__What is being asked__.
Locate every line in the records below that contains the string "Persbureau", and copy each of those lines. Letter case counts.

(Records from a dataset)
□ □ □ □ □ □ □
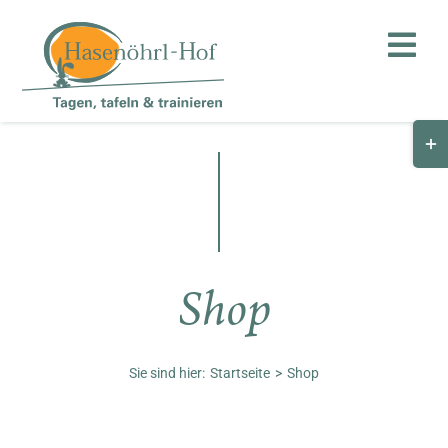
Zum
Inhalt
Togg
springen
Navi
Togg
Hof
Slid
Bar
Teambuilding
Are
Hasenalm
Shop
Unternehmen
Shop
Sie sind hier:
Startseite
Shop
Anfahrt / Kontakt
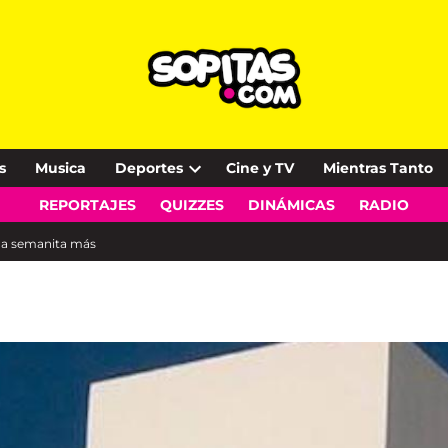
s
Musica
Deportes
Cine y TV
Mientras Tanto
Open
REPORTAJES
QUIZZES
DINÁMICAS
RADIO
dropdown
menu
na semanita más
□ □ □ □ □ □ □
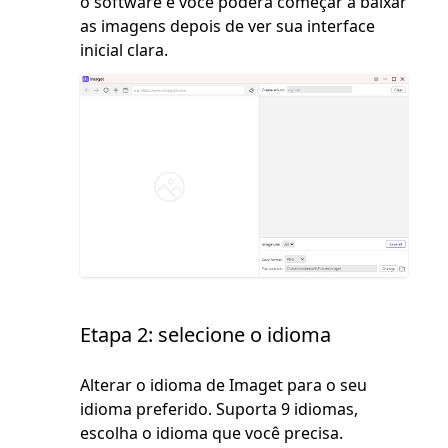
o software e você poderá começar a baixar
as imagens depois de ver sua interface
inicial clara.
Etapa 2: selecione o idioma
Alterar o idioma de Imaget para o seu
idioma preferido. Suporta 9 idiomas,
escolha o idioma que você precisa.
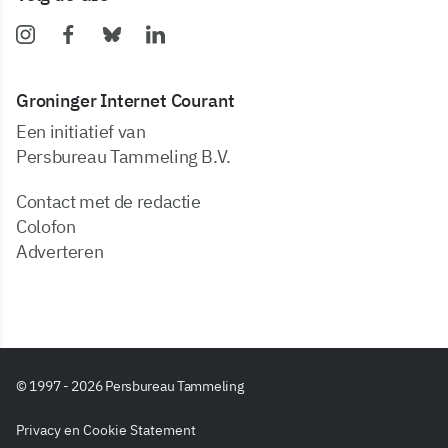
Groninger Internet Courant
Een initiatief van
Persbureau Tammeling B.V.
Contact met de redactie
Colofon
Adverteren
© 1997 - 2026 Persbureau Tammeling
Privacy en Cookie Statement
□ □ □ □ □ □ □
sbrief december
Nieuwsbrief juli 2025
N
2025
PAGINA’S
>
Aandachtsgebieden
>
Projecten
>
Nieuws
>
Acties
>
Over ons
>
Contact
□ □ □ □ □ □ □
__Task solution__.
Persbureau Tammeling B.V.
© 1997 - 2026 Persbureau Tammeling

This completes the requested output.